READING TEXT:
Clandulla is a village in New South Wales, Australia, within the Mid-Western Regional Council, about 225 kilometres north-west of Sydney. At the 2016 census Clandulla and the surrounding rural district had a population of 197, living in 61 private dwellings. The township and district also included 22 unoccupied private dwellings. Clandulla is bounded to the west and north by the Clandulla State Forest (with an area of about 1,400 hectares).

The village, which essentially grew around the railway station at the locality, has had several name changes during its history. From about 1884 the settlement was named Calwell (even though the railway station was named Ilford, after the older township in the district eight miles to the south-west on the Sydney Road). By about 1905 both the village and the railway station had been renamed Clandulla.

==History==

The area now known as Clandulla lies on the traditional lands of the Wiradjuri people.

After settler colonisation the area became the parish of Clandulla within the county of Roxburgh (which had been named by the mid-1860s). The location of present-day Clandulla village lies in the north-west corner of the parish.

In September 1881 William Hawkins was granted a publican's license for the White Horse Hotel located at “Flatlands, Clandulla”. In November 1881 it was reported that it was “proposed to establish” a public school at “Clandulla, near Ilford”.

In June 1884 the railway branch line connecting Capertee to Wallerawang was extended through to Rylstone. The railway extension passed through the site of the present-day village, by-passing the established settlement of Ilford eight miles to the south-east on the Sydney Road. A railway station was built at the location and the railway authorities named it 'Ilford' despite the distance between Ilford village and the new station. The railway station had been constructed by February 1884 when a correspondent made the observation that "the Ilford station house… seems too pretentious for the likely public requirements there".

In October 1885 it was notified that Crown Lands were "declared to be reserved and set apart" as a site for the village at Carwell. The land set aside for Carwell village was in the vicinity of Ilford railway station.

The railway station was named Ilford until 1900, when it was renamed Mornington. Three years later it was briefly renamed Carwell. In May 1905 it was notified that “the Railway Commissioners and the postal authorities” had agreed to change the name of Carwell railway station to Clandulla.

In August 1925 it was reported that "here and there at Clandulla there are evidences of the little village 'kicking its way through the shell'". Additional homes in the village were "springing up in consequence of recent subdivision sales" (which were probably stimulated by the construction of the nearby Charbon cement works).

=== Shale oil ===
When the area was known as Mornington, in 1900-1901, it was the site of a short-lived shale mining and retorting operation, run by the Mornington Proprietary Oil Company. Retorts of a novel 'lead bath' design were erected and a road constructed to their site. Experimental distillation of oil took place, but the 'lead bath' retorts were unsuitable—the low temperature of operation could not recover enough of the valuable ammonia by-product—and the quality of the carbonaceous shale—not torbanite, or 'kerosene shale' as it was then known—at Mornington was too poor to extract its oil content economically, by any available method. The site was abandoned, and the company was in liquidation by mid 1902.

DATA UNDER STUDY:

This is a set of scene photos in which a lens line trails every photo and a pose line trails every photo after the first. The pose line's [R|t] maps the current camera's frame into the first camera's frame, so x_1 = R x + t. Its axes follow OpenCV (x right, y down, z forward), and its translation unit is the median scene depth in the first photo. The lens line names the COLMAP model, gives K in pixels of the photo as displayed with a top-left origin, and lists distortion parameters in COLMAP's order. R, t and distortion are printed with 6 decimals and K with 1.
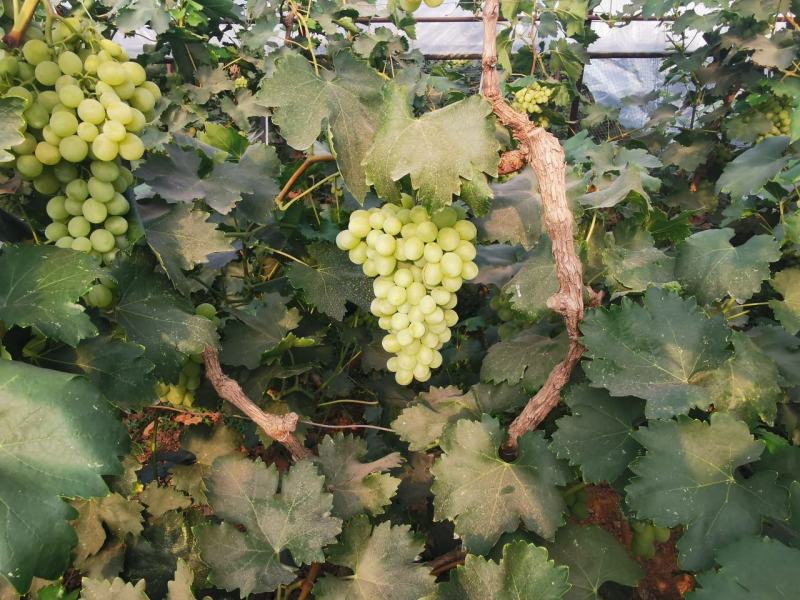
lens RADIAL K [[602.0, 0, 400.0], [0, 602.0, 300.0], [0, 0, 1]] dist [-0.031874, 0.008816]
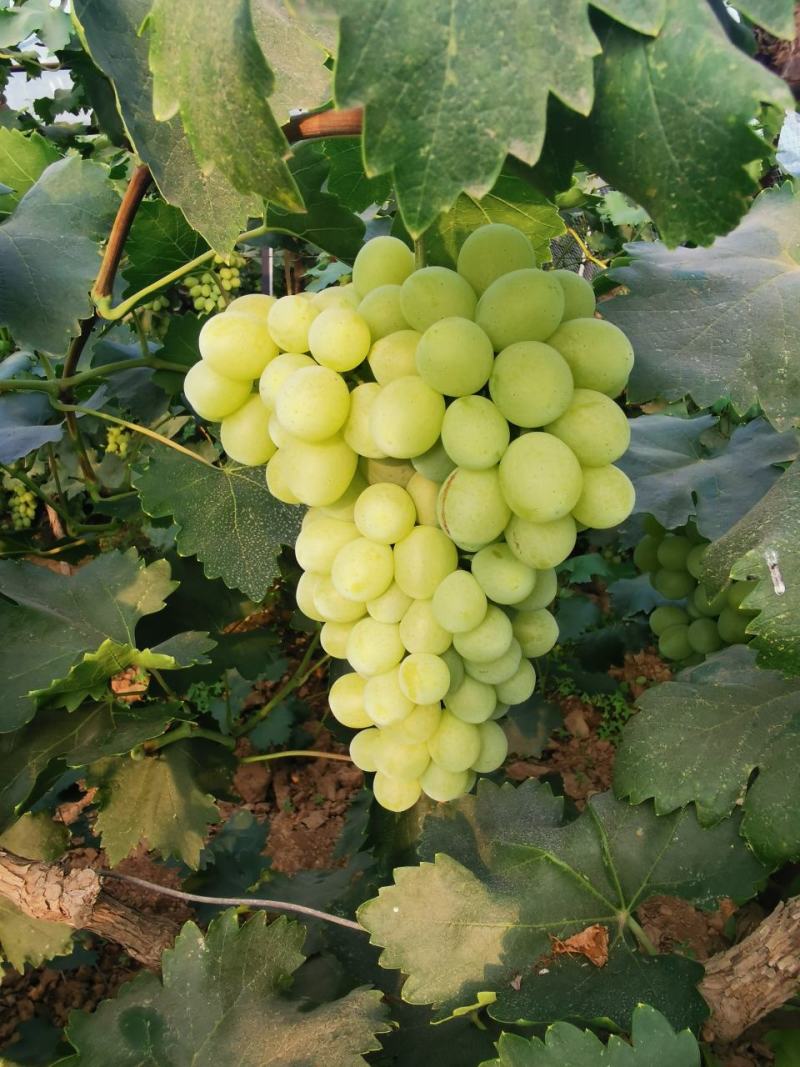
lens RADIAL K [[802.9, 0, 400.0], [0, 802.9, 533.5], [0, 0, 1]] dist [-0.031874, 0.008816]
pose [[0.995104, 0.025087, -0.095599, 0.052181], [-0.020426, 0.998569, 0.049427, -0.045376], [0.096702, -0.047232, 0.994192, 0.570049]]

--

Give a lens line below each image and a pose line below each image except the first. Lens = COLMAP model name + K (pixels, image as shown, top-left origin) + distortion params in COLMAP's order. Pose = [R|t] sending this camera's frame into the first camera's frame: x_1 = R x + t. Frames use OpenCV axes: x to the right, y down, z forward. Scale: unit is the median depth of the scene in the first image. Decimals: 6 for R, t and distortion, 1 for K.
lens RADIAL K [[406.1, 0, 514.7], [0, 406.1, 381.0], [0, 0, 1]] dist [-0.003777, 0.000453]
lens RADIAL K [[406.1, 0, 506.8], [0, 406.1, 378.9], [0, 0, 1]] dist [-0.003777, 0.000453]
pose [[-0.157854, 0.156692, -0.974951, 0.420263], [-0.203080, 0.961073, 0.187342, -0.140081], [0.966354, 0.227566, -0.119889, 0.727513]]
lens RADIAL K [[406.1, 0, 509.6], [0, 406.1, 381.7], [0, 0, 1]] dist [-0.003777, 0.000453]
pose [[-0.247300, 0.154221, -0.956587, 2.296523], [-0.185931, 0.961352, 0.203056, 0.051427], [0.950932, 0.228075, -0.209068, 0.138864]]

STUDY QUESTIONS:
1 > Can you give the Clandulla history again, starting with "In October 1885" and going on through "Ilford railway station.", switching "October" out for "December"?
2 > Can you carry on the Clandulla village history from the point where it stops?

EXPECTED RESPONSES:
1 >
In December 1885 it was notified that Crown Lands were "declared to be reserved and set apart" as a site for the village at Carwell. The land set aside for Carwell village was in the vicinity of Ilford railway station.

2 >
===Cement works===

In March 1924, shares in the Standard Portland Cement Company Ltd. were offered for public sale. The company was “formed to establish works for the manufacture of Portland cement” at a location north of Clandulla village “and to acquire from Cement Products Ltd., all rights in limestone leases, freeholds, contracts, etc.”. At the time of the share float the Standard Portland Cement Company reached an agreement with the NSW State government to supply 50 thousand tons of cement annually (at £2 17s. 6d. a ton), with supply to commence two years after the contract was signed. An article published in October 1924 described the development of the cement works being built six kilometres north of Clandulla village (half-way between Clandulla and Kandos). The industrial complex and associated facilities for workers was to be called 'Charbon' (the French word for 'coal'). It was expected “the new works will reach the stage of cement production in about 18 months”. Limestone deposits for the cement-making process were “situated nearby on Carwell Creek”. Over 150 men were employed during the construction phase. The “first train load of cement” was despatched from the Charbon works in January 1927. It was reported that “the railway authorities” were constructing a platform near the Charbon works as Clandulla was considered to be “rather far away” to effectively serve the cement works.

In late 1923, shares in a company called the Clandulla Cement Ltd. were offered for public sale. The company proposed to acquire “certain limestone and coal-bearing lands… at Clandulla and near Watson’s Cutting” (alongside the railway line south of Clandulla) in order “to establish Portland cement works and other enterprises”. In January 1925, with the cement works under construction, Albert Dalwood, the chairman of directors of Clandulla Cement Ltd., stated in an interview that “the situation of the works is a unique one, owing to enormous deposits of all the requisite raw materials, lime stone, shale, coal and water being within half a mile of the factory site, providing exceptional facilities for production at low cost”.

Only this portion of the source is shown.